* What to do
1 - Decide whether each statement below agrees with the Traxo Filter passage. Give yes or no for each, with the deciding words of the passage quoted exactly: (a) Traxo Filter works with Gmail-based systems. (b) Traxo Filter can supplement existing data feeds but cannot replace them. (c) Data in the dashboard can be filtered by traveler, date and location.
2 - Transcribe the portion of the Traxo Filter passage that begins at the words "Traxo Filter can" and stops after "as traveler whereabouts.".

* Study text
---*---
Then Traxo Filter adds the data to the Traxo Connect dashboard,
part of the software provider's existing platform. Traxo Connect still can take
information from bookings that employees forward or from supplier direct connections.
Traxo Filter can either supplement or replace those data feeds. Via the dashboard,
travel managers can see real-time spend, as well as traveler whereabouts.
Fabris noted that non-technical people can handle the data, which can be viewed
in list or map form and filtered by traveler, date and location. The system
also monitors flight statuses. Travel managers can report on the information
they find in the dashboard, download it and share it with service providers
like re-shopping tools, risk management systems, expense reporting systems and
business intelligence tools.
"The other folks that we've seen trying to solve this
problem [without requiring action by the traveler, such as forwarding booking
confirmations] are doing analytics and reporting and leakage analysis based on
data that comes out of expense reports or the general ledger," Fabris said.
"And in both of those cases, it's 60 days old. It's after the fact; it's
already been purchased, traveled, spent. It's just kind of interesting
information, rather than actionable insights."
Traxo Filter works with Microsoft Exchange, Outlook 365 and
Gmail-based systems, which cover the critical mass of corporate email accounts.
---*---
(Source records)
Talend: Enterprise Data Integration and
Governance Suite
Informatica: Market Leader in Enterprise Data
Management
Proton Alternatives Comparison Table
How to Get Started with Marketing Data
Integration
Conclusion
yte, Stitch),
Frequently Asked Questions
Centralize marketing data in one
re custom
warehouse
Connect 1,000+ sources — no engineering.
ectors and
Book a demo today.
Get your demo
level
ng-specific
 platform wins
---*---
* Results for the exercise
1 -
(a) Yes: "Traxo Filter works with Microsoft Exchange, Outlook 365 and Gmail-based systems"
(b) No: "Traxo Filter can either supplement or replace those data feeds."
(c) Yes: "filtered by traveler, date and location"

2 -
Traxo Filter can either supplement or replace those data feeds. Via the dashboard,
travel managers can see real-time spend, as well as traveler whereabouts.